Charitable planning during your lifetime is an opportunity to use your assets for good and see the impact. While you may give as much as you wish to any cause or charity you choose, it is wise to consult with your comprehensive planning team to think through the most tax-effective means of giving. If you wish to do good, do it well! There are various options to consider. A brief overview of common approaches is below.
Direct Gifts to a Public Charity
- Many non-profit organizations have obtained verification from the IRS that they are tax-exempt under IRC c. 26 § 501(c)(3) (a “tax-exempt organization” or a “tax-exempt non-profit”). This means that the organization will not be required to pay income tax on your donation, and it may allow you to claim a deduction for the donation that you make.
- There is no limit on the size of the gift you will make. Most organizations will prefer unrestricted gifts that can be spent on current operating needs.
- If you plan to make a “major gift” (usually anywhere from $10,000 to $1,000,000+, depending on the organization), you often have more ability to influence how the organization can spend your gift. Your counsel can negotiate a gift agreement or restricted fund agreement to ensure the funds will be used for a purpose and over a timeline that is acceptable to you now and in the future. Common restrictions include endowments (preserving the principal of the gift), capital improvements (such as for a new building), and specific operational uses (such as annual scholarships).

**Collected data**
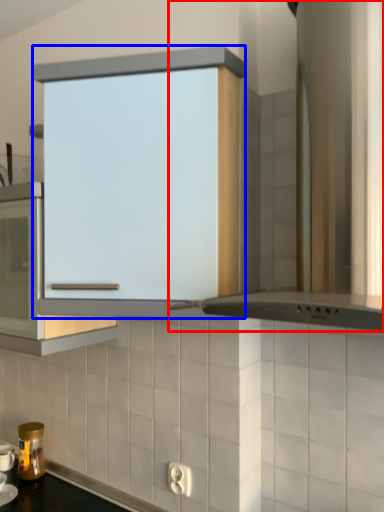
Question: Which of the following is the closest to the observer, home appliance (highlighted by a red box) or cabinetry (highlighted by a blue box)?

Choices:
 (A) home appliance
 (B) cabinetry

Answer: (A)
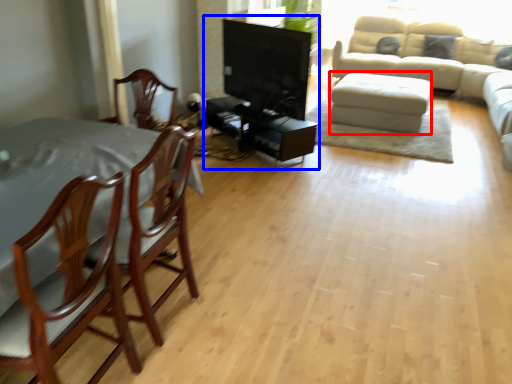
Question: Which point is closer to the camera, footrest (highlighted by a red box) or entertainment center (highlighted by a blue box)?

**QUESTIONS**
A – Does each of these statements agree with the text on charitable giving? Answer yes or no for each, and quote the words from the text that decide it.
(i) Most organizations prefer gifts restricted to a specific purpose.
(ii) There is no limit on how large a gift to a public charity can be.
(iii) A donor making a major gift often has more ability to influence how the organization spends it.
B – Reproduce verbatim the passage of the text on charitable giving that begins at the words "Direct Gifts to" and stops after "that you make.".

**SOLUTIONS BY TASK**
A –
(i) No: "Most organizations will prefer unrestricted gifts that can be spent on current operating needs."
(ii) Yes: "There is no limit on the size of the gift you will make."
(iii) Yes: "you often have more ability to influence how the organization can spend your gift."

B –
Direct Gifts to a Public Charity
- Many non-profit organizations have obtained verification from the IRS that they are tax-exempt under IRC c. 26 § 501(c)(3) (a “tax-exempt organization” or a “tax-exempt non-profit”). This means that the organization will not be required to pay income tax on your donation, and it may allow you to claim a deduction for the donation that you make.